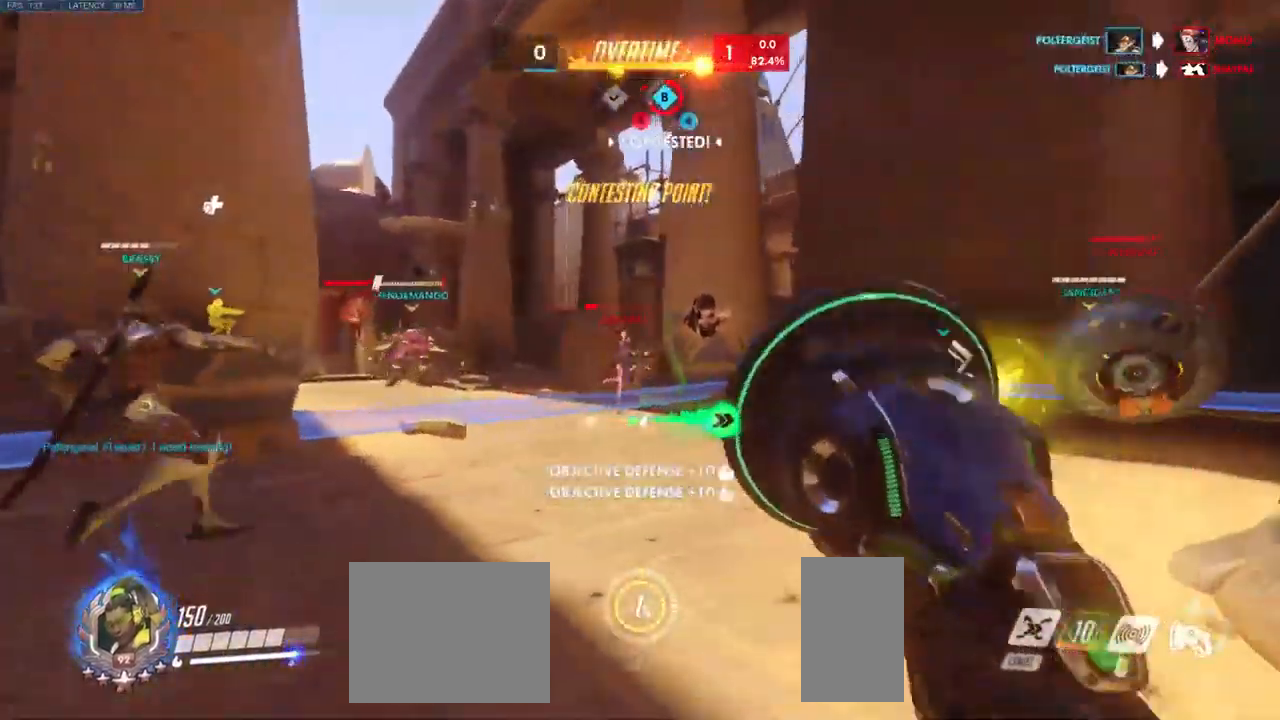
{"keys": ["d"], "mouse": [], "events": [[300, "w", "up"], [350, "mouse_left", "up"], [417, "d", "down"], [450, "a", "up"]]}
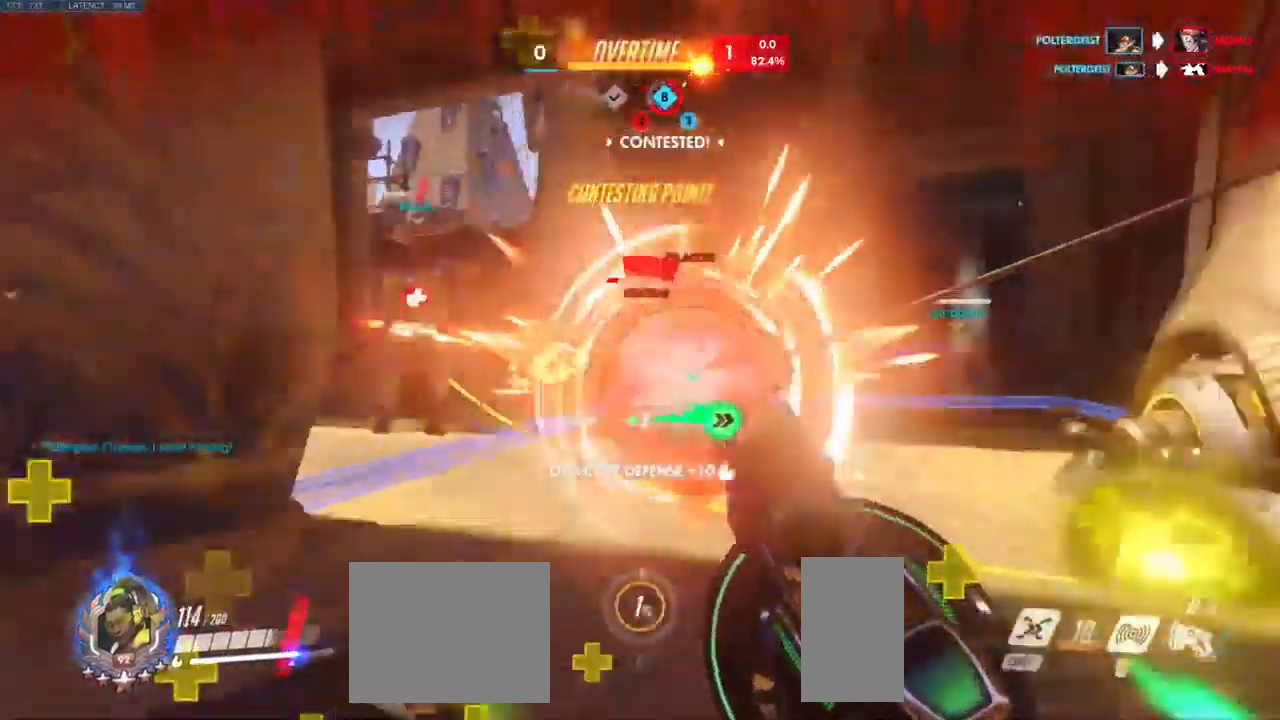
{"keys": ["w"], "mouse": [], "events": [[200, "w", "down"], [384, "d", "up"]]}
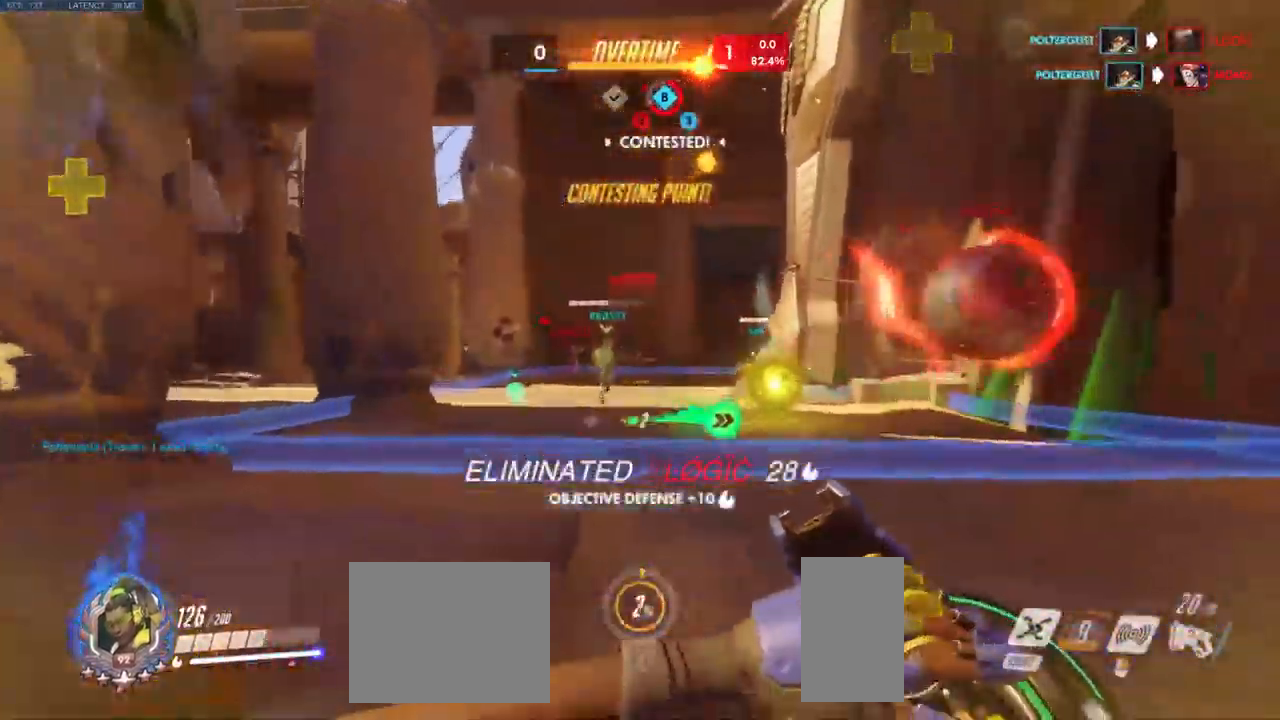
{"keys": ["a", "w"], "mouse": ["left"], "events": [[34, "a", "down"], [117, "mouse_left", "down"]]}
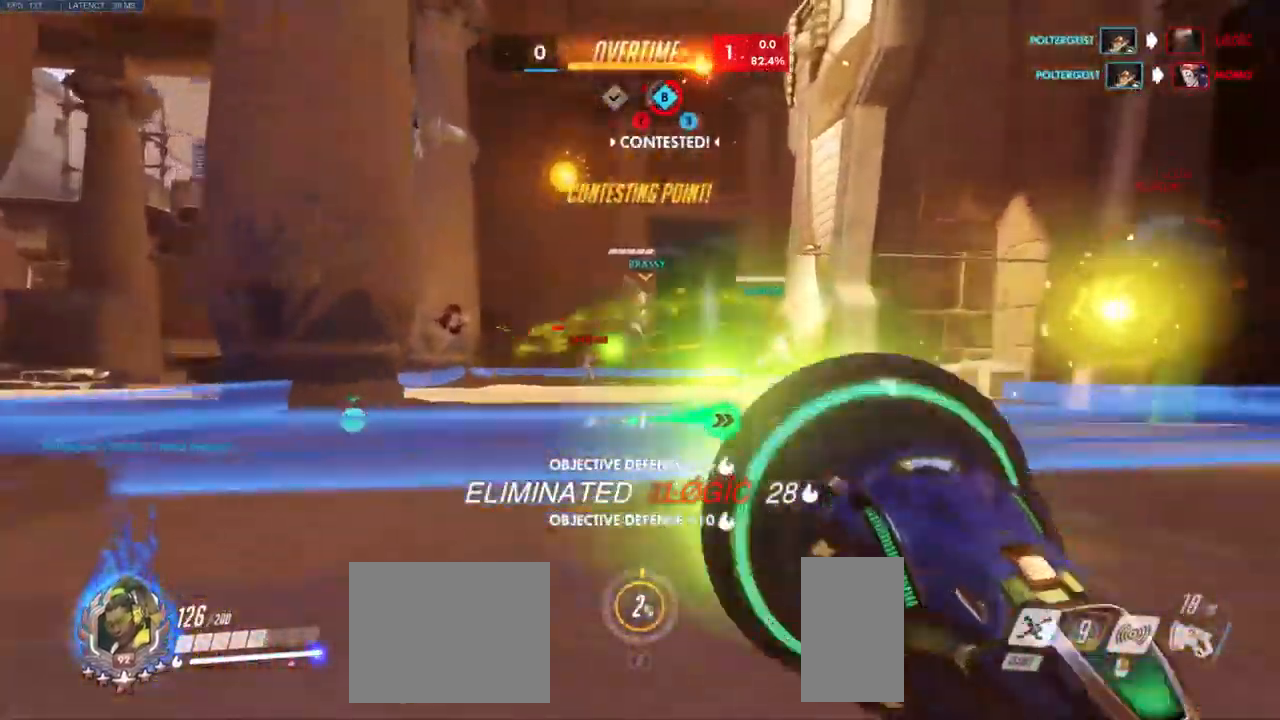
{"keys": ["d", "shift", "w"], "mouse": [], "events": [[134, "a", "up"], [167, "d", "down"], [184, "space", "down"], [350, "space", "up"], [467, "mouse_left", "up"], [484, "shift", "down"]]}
..............................
→ **TASK DIRECTIONS**
Retype the lines above exactly, no pictures.

→ **YOUR SOLUTION**
{"keys": ["d"], "mouse": [], "events": [[300, "w", "up"], [350, "mouse_left", "up"], [417, "d", "down"], [450, "a", "up"]]}
{"keys": ["w"], "mouse": [], "events": [[200, "w", "down"], [384, "d", "up"]]}
{"keys": ["a", "w"], "mouse": ["left"], "events": [[34, "a", "down"], [117, "mouse_left", "down"]]}
{"keys": ["d", "shift", "w"], "mouse": [], "events": [[134, "a", "up"], [167, "d", "down"], [184, "space", "down"], [350, "space", "up"], [467, "mouse_left", "up"], [484, "shift", "down"]]}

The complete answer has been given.